_The data_

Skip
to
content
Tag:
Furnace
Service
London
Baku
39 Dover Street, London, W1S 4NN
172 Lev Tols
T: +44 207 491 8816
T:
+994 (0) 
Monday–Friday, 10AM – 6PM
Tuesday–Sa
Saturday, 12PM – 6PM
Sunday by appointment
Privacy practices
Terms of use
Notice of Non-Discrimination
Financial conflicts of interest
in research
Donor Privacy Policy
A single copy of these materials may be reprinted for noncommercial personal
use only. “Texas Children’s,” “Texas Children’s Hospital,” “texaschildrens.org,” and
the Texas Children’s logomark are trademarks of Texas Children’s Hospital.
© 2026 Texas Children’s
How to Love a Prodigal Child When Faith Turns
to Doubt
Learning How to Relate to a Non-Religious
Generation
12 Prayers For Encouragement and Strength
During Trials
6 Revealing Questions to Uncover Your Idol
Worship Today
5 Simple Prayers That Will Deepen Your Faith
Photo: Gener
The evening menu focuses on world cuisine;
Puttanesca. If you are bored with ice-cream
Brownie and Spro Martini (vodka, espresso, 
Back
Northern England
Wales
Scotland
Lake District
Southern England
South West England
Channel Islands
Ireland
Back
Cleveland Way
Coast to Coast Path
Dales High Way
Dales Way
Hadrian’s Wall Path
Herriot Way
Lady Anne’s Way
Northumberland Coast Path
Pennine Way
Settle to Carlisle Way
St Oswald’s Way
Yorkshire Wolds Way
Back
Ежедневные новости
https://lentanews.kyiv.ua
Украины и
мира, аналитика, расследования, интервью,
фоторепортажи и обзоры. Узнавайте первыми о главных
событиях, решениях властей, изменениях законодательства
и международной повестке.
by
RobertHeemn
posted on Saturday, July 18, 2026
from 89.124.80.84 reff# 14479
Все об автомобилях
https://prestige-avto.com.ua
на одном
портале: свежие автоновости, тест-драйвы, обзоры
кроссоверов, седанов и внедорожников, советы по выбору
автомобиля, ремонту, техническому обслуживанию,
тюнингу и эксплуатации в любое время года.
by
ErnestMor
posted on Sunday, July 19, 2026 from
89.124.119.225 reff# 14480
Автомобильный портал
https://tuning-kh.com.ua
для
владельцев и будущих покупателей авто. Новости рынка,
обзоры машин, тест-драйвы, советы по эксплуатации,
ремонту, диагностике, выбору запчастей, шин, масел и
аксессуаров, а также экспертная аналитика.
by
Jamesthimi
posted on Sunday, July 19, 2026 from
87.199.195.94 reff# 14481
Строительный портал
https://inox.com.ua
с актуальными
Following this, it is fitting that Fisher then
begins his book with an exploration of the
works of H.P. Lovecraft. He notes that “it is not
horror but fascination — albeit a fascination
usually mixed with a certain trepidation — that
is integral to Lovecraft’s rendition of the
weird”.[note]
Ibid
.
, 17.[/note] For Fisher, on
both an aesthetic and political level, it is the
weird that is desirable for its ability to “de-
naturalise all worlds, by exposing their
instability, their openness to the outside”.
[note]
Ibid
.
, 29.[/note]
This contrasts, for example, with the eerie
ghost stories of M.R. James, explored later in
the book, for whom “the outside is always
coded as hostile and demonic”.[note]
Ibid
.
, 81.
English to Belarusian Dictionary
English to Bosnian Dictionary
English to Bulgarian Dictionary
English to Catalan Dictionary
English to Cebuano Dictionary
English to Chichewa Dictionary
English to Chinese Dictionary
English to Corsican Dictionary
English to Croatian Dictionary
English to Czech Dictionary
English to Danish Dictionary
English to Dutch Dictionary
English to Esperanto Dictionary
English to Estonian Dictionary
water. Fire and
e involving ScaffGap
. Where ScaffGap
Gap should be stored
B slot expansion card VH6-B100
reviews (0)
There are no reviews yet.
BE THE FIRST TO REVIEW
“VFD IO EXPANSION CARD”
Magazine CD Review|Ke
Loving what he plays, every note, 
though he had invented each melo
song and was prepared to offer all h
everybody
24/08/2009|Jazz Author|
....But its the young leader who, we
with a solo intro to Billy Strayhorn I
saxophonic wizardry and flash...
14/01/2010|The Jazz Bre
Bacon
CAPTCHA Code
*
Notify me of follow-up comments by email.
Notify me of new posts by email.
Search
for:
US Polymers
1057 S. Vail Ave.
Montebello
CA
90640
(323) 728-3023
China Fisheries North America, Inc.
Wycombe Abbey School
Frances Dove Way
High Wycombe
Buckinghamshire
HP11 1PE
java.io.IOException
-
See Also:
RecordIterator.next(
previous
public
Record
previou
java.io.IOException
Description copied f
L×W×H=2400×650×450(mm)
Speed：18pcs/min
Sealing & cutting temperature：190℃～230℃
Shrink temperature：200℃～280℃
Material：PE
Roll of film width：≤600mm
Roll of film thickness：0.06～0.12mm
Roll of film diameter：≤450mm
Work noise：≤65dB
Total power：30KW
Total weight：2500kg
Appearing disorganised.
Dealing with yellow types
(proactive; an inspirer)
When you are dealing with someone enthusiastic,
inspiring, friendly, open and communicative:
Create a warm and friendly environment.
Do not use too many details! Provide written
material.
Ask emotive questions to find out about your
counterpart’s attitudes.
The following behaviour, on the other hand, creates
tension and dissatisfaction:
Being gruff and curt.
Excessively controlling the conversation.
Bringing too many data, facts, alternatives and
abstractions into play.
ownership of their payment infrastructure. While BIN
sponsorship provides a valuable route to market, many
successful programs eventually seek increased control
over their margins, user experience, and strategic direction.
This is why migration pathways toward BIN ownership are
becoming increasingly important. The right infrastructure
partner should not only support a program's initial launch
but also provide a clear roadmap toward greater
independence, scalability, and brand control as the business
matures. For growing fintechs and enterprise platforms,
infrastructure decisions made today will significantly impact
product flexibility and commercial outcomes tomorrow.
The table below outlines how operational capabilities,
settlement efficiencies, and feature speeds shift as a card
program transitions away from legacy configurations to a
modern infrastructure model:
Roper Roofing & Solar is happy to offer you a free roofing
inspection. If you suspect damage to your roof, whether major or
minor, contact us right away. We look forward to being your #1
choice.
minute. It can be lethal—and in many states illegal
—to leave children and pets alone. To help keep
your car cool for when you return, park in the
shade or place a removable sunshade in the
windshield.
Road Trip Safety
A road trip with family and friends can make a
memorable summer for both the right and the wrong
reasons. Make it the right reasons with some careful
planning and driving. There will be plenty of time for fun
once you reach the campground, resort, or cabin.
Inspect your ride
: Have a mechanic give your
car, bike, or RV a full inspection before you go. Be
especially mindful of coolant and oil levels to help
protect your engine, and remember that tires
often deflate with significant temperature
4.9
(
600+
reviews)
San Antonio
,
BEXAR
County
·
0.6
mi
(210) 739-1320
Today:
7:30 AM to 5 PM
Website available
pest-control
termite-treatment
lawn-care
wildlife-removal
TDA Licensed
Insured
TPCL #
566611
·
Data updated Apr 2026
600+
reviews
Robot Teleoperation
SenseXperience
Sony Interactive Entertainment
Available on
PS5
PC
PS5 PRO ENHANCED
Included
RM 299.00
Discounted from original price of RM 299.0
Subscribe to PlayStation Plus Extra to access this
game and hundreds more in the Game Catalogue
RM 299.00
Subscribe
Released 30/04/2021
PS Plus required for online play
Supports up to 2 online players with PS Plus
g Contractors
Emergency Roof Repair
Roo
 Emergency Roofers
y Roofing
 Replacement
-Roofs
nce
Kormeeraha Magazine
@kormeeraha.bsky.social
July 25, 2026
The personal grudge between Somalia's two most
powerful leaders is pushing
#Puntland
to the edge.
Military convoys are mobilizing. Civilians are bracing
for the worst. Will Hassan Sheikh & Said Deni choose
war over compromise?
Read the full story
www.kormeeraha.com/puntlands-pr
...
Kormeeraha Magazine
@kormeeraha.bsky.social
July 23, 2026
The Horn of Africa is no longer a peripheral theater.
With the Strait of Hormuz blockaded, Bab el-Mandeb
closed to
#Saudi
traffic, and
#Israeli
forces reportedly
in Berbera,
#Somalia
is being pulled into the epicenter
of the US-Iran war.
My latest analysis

_What the task asks_
I'd like the number of lines in the listing above that contain the string "Jazz", and only the number.

_Your response_
2